**What is expected**
What you return must match the records exactly.

**Records for the exercise**
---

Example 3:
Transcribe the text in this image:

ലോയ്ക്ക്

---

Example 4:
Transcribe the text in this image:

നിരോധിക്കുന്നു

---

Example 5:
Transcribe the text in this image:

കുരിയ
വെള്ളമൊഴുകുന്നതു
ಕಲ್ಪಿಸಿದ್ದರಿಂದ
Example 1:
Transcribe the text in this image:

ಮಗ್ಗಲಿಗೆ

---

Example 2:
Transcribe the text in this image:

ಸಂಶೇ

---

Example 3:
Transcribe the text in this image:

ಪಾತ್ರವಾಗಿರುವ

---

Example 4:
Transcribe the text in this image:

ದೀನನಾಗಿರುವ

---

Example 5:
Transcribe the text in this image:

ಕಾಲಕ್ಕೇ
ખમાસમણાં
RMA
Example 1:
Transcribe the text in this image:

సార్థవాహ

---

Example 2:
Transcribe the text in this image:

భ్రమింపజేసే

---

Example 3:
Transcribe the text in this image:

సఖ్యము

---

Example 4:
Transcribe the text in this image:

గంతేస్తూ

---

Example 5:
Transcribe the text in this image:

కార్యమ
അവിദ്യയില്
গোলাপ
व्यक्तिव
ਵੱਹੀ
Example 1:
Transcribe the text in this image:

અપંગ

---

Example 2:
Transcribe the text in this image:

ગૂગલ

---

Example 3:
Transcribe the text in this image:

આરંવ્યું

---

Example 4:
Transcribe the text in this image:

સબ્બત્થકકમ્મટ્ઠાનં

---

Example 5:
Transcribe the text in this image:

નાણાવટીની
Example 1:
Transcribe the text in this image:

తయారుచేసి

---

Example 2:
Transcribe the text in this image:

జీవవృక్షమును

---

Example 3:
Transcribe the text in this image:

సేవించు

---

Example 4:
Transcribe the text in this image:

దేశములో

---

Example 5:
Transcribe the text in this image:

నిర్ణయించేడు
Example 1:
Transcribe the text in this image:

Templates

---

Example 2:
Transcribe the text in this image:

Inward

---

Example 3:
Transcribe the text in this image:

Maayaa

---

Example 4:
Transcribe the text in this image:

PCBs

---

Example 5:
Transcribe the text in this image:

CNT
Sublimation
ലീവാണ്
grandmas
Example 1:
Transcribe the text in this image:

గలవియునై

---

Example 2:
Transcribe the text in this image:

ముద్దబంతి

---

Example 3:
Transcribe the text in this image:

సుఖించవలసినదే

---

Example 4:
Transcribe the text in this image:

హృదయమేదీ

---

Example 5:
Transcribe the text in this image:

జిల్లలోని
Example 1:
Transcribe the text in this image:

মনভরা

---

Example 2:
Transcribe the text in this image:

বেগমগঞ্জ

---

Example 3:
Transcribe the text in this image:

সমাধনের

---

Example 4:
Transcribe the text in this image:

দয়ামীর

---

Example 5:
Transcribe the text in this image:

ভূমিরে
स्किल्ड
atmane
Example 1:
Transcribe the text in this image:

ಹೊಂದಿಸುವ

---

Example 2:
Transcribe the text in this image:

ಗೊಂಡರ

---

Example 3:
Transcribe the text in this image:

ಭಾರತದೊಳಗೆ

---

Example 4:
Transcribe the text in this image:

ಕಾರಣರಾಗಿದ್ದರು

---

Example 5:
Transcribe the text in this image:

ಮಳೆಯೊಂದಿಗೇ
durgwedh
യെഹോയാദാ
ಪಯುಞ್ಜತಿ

**Exercise response**
---

Example 3:
Transcribe the text in this image:

ലോയ്ക്ക്

---

Example 4:
Transcribe the text in this image:

നിരോധിക്കുന്നു

---

Example 5:
Transcribe the text in this image:

കുരിയ
വെള്ളമൊഴുകുന്നതു
ಕಲ್ಪಿಸಿದ್ದರಿಂದ
Example 1:
Transcribe the text in this image:

ಮಗ್ಗಲಿಗೆ

---

Example 2:
Transcribe the text in this image:

ಸಂಶೇ

---

Example 3:
Transcribe the text in this image:

ಪಾತ್ರವಾಗಿರುವ

---

Example 4:
Transcribe the text in this image:

ದೀನನಾಗಿರುವ

---

Example 5:
Transcribe the text in this image:

ಕಾಲಕ್ಕೇ
ખમાસમણાં
RMA
Example 1:
Transcribe the text in this image:

సార్థవాహ

---

Example 2:
Transcribe the text in this image:

భ్రమింపజేసే

---

Example 3:
Transcribe the text in this image:

సఖ్యము

---

Example 4:
Transcribe the text in this image:

గంతేస్తూ

---

Example 5:
Transcribe the text in this image:

కార్యమ
അവിദ്യയില്
গোলাপ
व्यक्तिव
ਵੱਹੀ
Example 1:
Transcribe the text in this image:

અપંગ

---

Example 2:
Transcribe the text in this image:

ગૂગલ

---

Example 3:
Transcribe the text in this image:

આરંવ્યું

---

Example 4:
Transcribe the text in this image:

સબ્બત્થકકમ્મટ્ઠાનં

---

Example 5:
Transcribe the text in this image:

નાણાવટીની
Example 1:
Transcribe the text in this image:

తయారుచేసి

---

Example 2:
Transcribe the text in this image:

జీవవృక్షమును

---

Example 3:
Transcribe the text in this image:

సేవించు

---

Example 4:
Transcribe the text in this image:

దేశములో

---

Example 5:
Transcribe the text in this image:

నిర్ణయించేడు
Example 1:
Transcribe the text in this image:

Templates

---

Example 2:
Transcribe the text in this image:

Inward

---

Example 3:
Transcribe the text in this image:

Maayaa

---

Example 4:
Transcribe the text in this image:

PCBs

---

Example 5:
Transcribe the text in this image:

CNT
Sublimation
ലീവാണ്
grandmas
Example 1:
Transcribe the text in this image:

గలవియునై

---

Example 2:
Transcribe the text in this image:

ముద్దబంతి

---

Example 3:
Transcribe the text in this image:

సుఖించవలసినదే

---

Example 4:
Transcribe the text in this image:

హృదయమేదీ

---

Example 5:
Transcribe the text in this image:

జిల్లలోని
Example 1:
Transcribe the text in this image:

মনভরা

---

Example 2:
Transcribe the text in this image:

বেগমগঞ্জ

---

Example 3:
Transcribe the text in this image:

সমাধনের

---

Example 4:
Transcribe the text in this image:

দয়ামীর

---

Example 5:
Transcribe the text in this image:

ভূমিরে
स्किल्ड
atmane
Example 1:
Transcribe the text in this image:

ಹೊಂದಿಸುವ

---

Example 2:
Transcribe the text in this image:

ಗೊಂಡರ

---

Example 3:
Transcribe the text in this image:

ಭಾರತದೊಳಗೆ

---

Example 4:
Transcribe the text in this image:

ಕಾರಣರಾಗಿದ್ದರು

---

Example 5:
Transcribe the text in this image:

ಮಳೆಯೊಂದಿಗೇ
durgwedh
യെഹോയാദാ
ಪಯುಞ್ಜತಿ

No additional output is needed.